Przypomnijmy za stroną lkslodz.pl. 32 bramki zdobyli ełkaesiacy w rundzie jesiennej, co daje 1,7 gola na mecz. Jest lepiej aż o 10 goli niż rok wcześniej (wtedy 22 bramki po 19 meczach).
Stadion Króla w końcu stał się prawdziwą twierdzą „Rycerzy Wiosny”. Tylko jedna porażka, zaledwie dwa remisy i aż sześć zwycięstw. Żaden z pierwszoligowców nie wygrał u siebie więcej meczów.
Najskuteczniejsza obrona. Spokojna i pewna. Tylko 17 straconych goli. Nikt tak nie bronił dostępu do bramki na zapleczu ekstraklasy jak ełkaesiacy.

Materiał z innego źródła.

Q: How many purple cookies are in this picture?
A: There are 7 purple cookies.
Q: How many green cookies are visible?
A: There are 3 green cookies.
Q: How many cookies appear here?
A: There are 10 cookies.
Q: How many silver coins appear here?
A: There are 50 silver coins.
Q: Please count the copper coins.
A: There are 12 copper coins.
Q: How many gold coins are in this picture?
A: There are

Ełkaesiacy zaliczyli jesienią dwie świetne serie. Najpierw, chwilę po rozpoczęciu sezonu (GKS Tychy, Skra, Chrobry, Puszcza), gdy wygraliśmy cztery mecze z rzędy, i na koniec, gdy odnieśliśmy pięć zwycięstw (Sandecja, Resovia, Arka, Odra, GKS Katowice).

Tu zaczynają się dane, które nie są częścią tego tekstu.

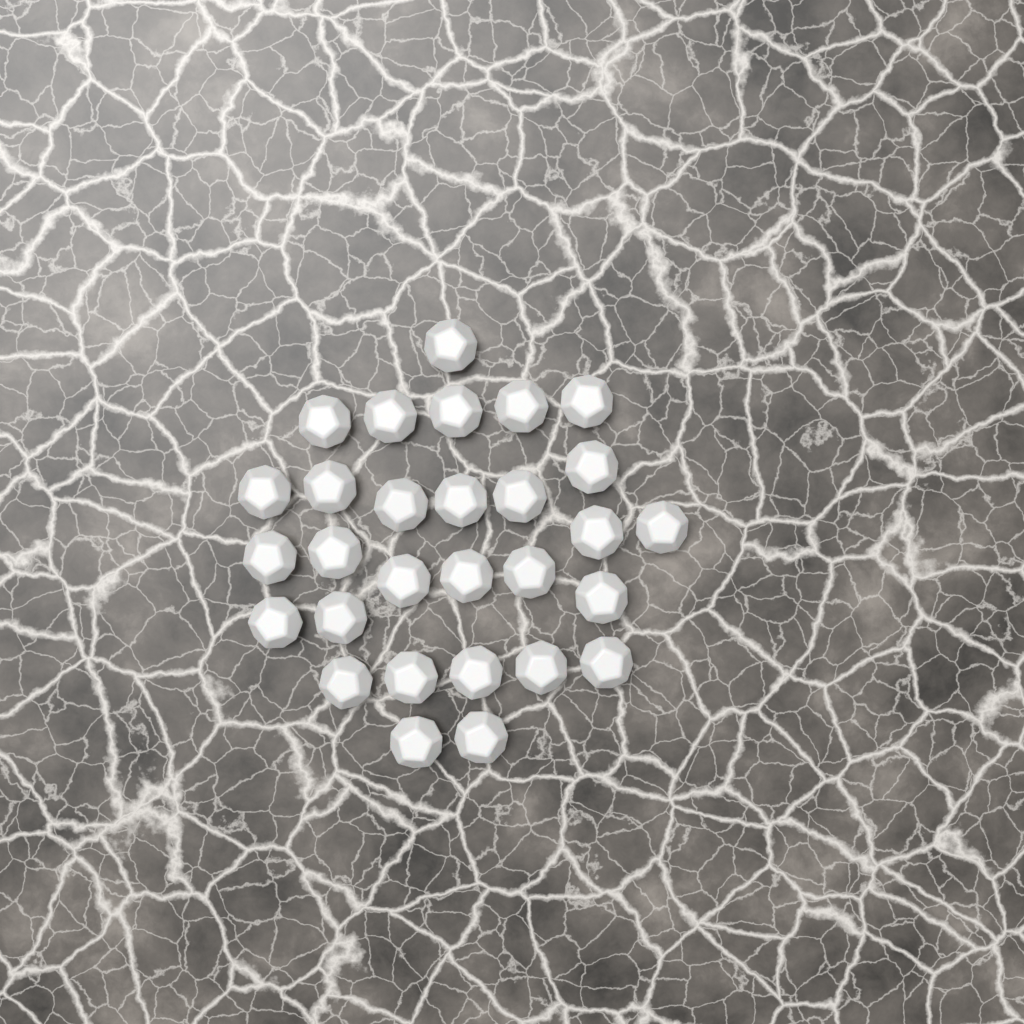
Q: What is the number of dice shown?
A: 29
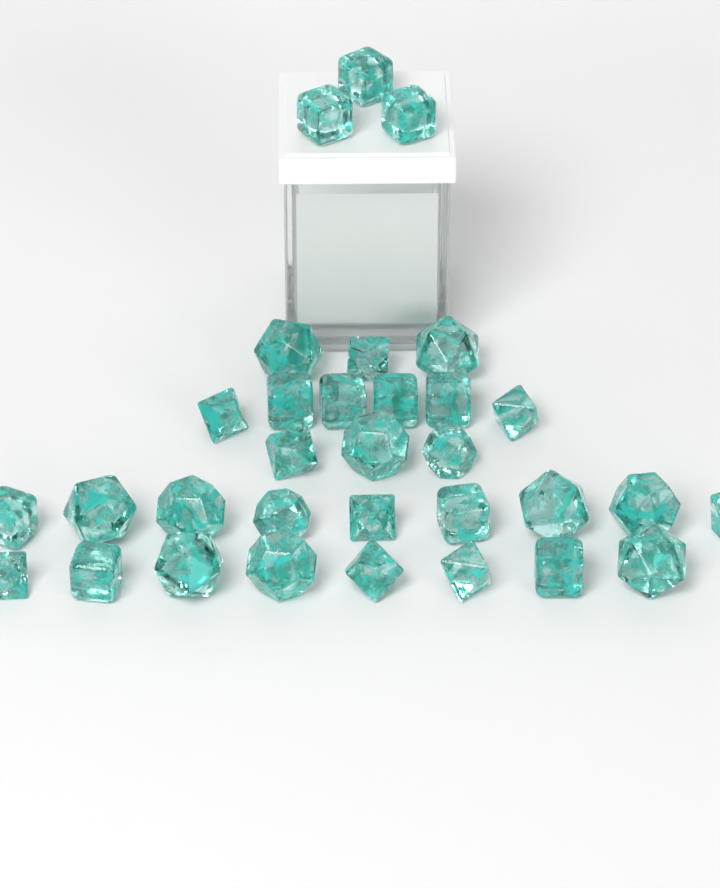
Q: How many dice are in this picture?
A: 32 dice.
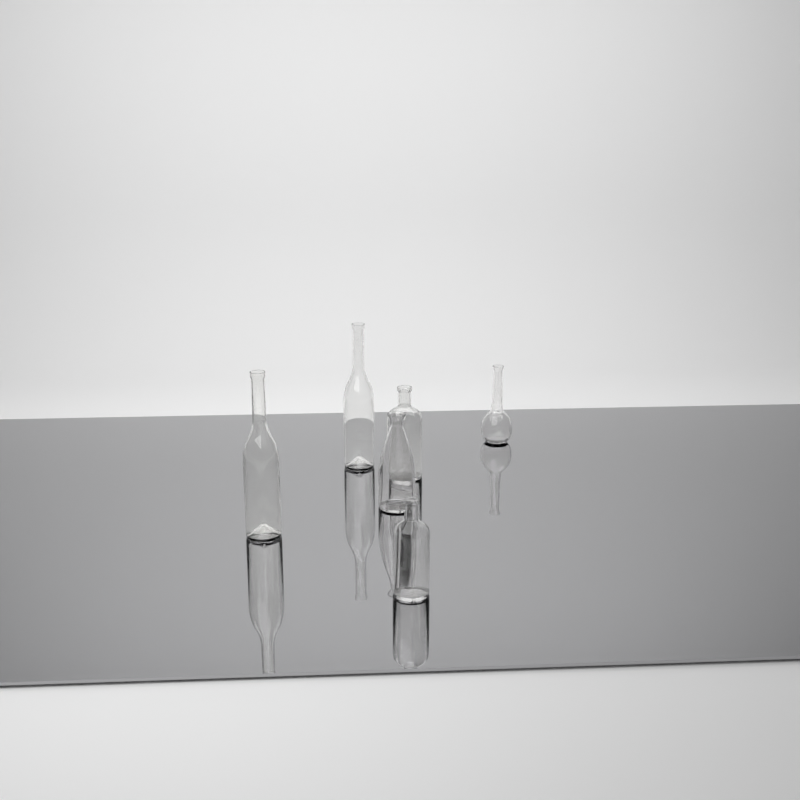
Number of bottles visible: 6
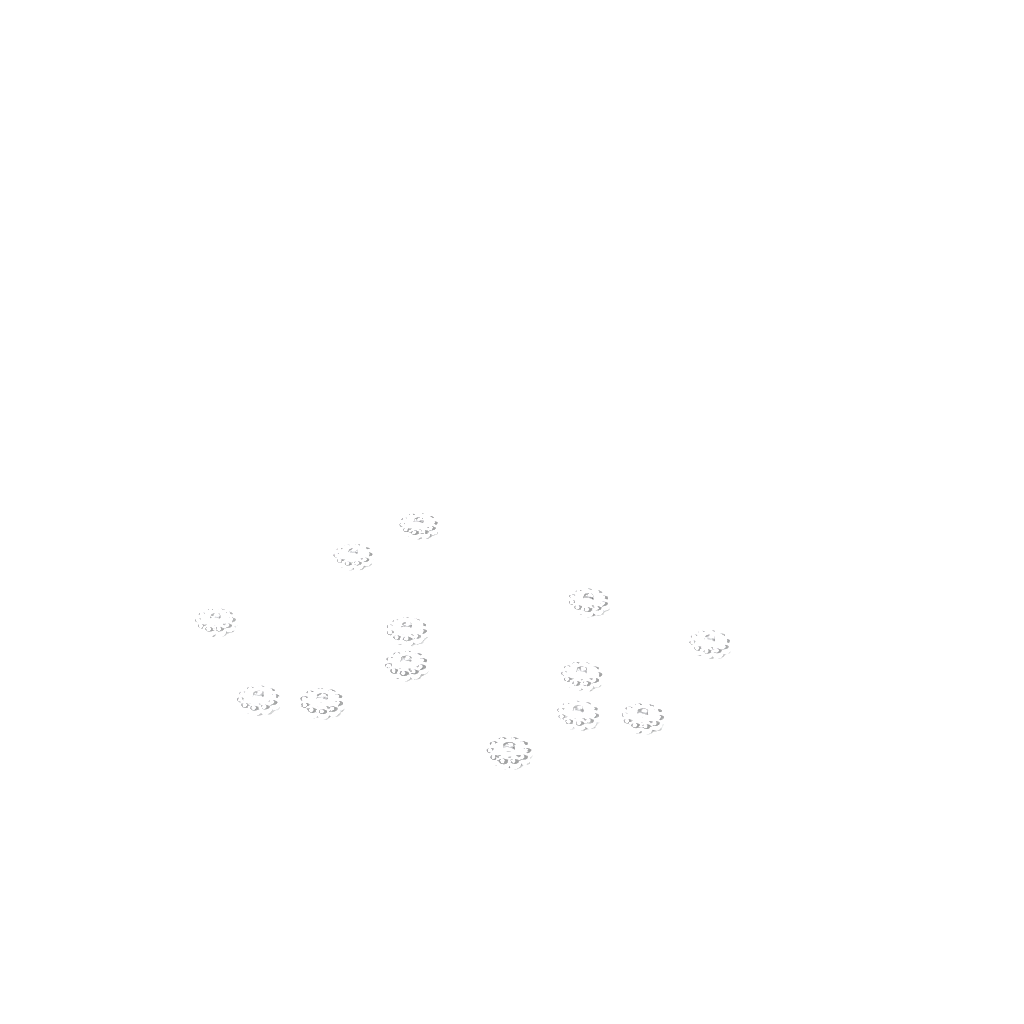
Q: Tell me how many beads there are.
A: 13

Bilans trenera Kazimierza Moskala w roli szkoleniowca „Rycerzy Wiosny” w I lidze to aż 31 zwycięstw, 13 remisów i tylko 9 porażek. Wiosną można go poprawić!
W piątek o godz. 13 pierwszy sparing ŁKS. Łodzianie o godz. 13 zagrają ze Zniczem Pruszków przy ulicy Krańcowej. Wstęp wolny, co ostatnim czasy w przypadku sparingów polskich drużyn nie jest takie oczywiste. Nie obejrzy go Philip Platek, którego rodzina podobno gotowa jest zainwestować w łódzki klub na początek – 15 milionów złotych! Platek obejrzał Łódź, stadion, drużynę, spotka się z kim trzeba i wrócił do siebie. teraz czekamy na decyzję.